A few of the other big numbers that Newsom mentioned today:
$128.3 billion in education spending, from transitional kindergarten through high school, a record-breaking sum that works out to $22,850 per student.
Another $23 billion will be parked into the state’s rainy day fund, to be drawn upon the next time the economy slows
$2.5 billion for housing, including $500 million to fund the conversion of vacant malls and storefronts into homes
An extra $3.4 billion to pay down state employee retirement debt
The massive windfall that the state is sitting on, coupled with the state’s progressive tax system is a sign of “the concentration of wealth and success in the hands of a few that are enjoying abundance in historic and unprecedented ways,” Newsom said. “I am proud of California’s progressive tax system…and we’re the beneficiary of that.”
Now the ball is in the state Legislature’s court as lawmakers decide where they agree with the governor and which priorities they want to haggle over before the June 15 deadline to pass a final, balanced budget for the fiscal year that starts July 1.
Today’s “May revise” rollout is part of the annual call-and-response between the governor’s office and the Legislature over how to spend your tax dollars. Each year, the governor sets the negotiations in motion in January with a preliminary budget proposal. This year, Newsom’s proffer included a record surge in K-12 education spending, along with multi-billion dollar proposals to ramp up the state’s wildfire prevention projects, convert more vacant hotels into housing for the homeless and open up Medi-Cal, the state’s health insurance program for the poor, to all undocumented immigrants.

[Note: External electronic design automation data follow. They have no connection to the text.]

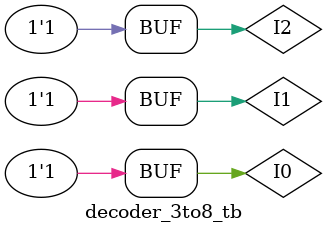
<source format=v>
module decoder_3to8(I0, I1, I2, Y0, Y1, Y2, Y3, Y4, Y5, Y6, Y7);

input I0, I1, I2;
output Y0, Y1, Y2, Y3, Y4, Y5, Y6, Y7;
wire I0not, I1not, I2not;

not g1(I0not, I0);
not g2(I1not, I1);
not g3(I2not, I2);

and g4(Y0, I2not, I1not, I0not);
and g5(Y1, I2not, I1not, I0);
and g6(Y2, I2not, I1, I0not);
and g7(Y3, I2not, I1, I0);
and g8(Y4, I2, I1not, I0not);
and g9(Y5, I2, I1not, I0);
and g10(Y6, I2, I1, I0not);
and g11(Y7, I2, I1, I0);

endmodule

module decoder_3to8_tb;

reg I0, I1, I2;
wire Y0, Y1, Y2, Y3, Y4, Y5, Y6, Y7;

decoder_3to8 i1(I0, I1, I2, Y0, Y1, Y2, Y3, Y4, Y5, Y6, Y7);

initial
begin
	I2=1'b0; I1=1'b0; I0=1'b0;
	$monitor("Time:%f, S3S2S1=%b%b%b, Y7-Y0=%b%b%b%b%b%b%b%b", $time,I2, I1, I0, Y7, Y6, Y5, Y4, Y3, Y2, Y1, Y0);
	#5 I2=1'b0; I1=1'b1; I0=1'b0;
	#5 I2=1'b0; I1=1'b0; I0=1'b1;
	#5 I2=1'b1; I1=1'b0; I0=1'b0;
	#5 I2=1'b1; I1=1'b1; I0=1'b1;
end

endmodule
</source>
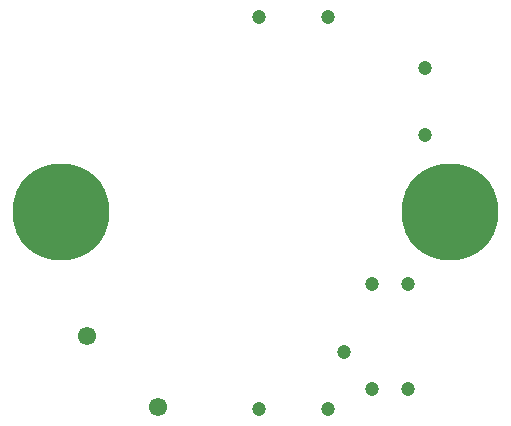
<source format=gts>
G04*
G04 #@! TF.GenerationSoftware,Altium Limited,Altium Designer,20.1.8 (145)*
G04*
G04 Layer_Color=8388736*
%FSTAX43Y43*%
%MOMM*%
G71*
G04*
G04 #@! TF.SameCoordinates,59881587-8D87-46A2-A81E-376F0E243C69*
G04*
G04*
G04 #@! TF.FilePolarity,Negative*
G04*
G01*
G75*
%ADD13C,1.553*%
%ADD14C,1.203*%
%ADD15C,8.203*%
D13*
X0091743Y0058504D02*
D03*
X0085755Y0064484D02*
D03*
D14*
X0114375Y0081525D02*
D03*
Y0087175D02*
D03*
X0100325Y0091525D02*
D03*
X0107475Y0063125D02*
D03*
X0112875Y0068888D02*
D03*
X0109825D02*
D03*
X0112875Y0060012D02*
D03*
X0109825D02*
D03*
X0106175Y0058325D02*
D03*
X0100325D02*
D03*
X0106175Y0091525D02*
D03*
D15*
X00835Y0075D02*
D03*
X01165D02*
D03*
M02*

</source>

What Newsom unveiled today is a retake on that earlier budget blueprint, but freshened up with new estimates of the state’s fiscal future. Tack on the extra surplus money and you end up with a new record-high total: $300.7 billion.
When discussing money on the scale of the California state budget, it’s easy to lose perspective. But to be clear, even by Golden State standards, that is an astounding amount of money.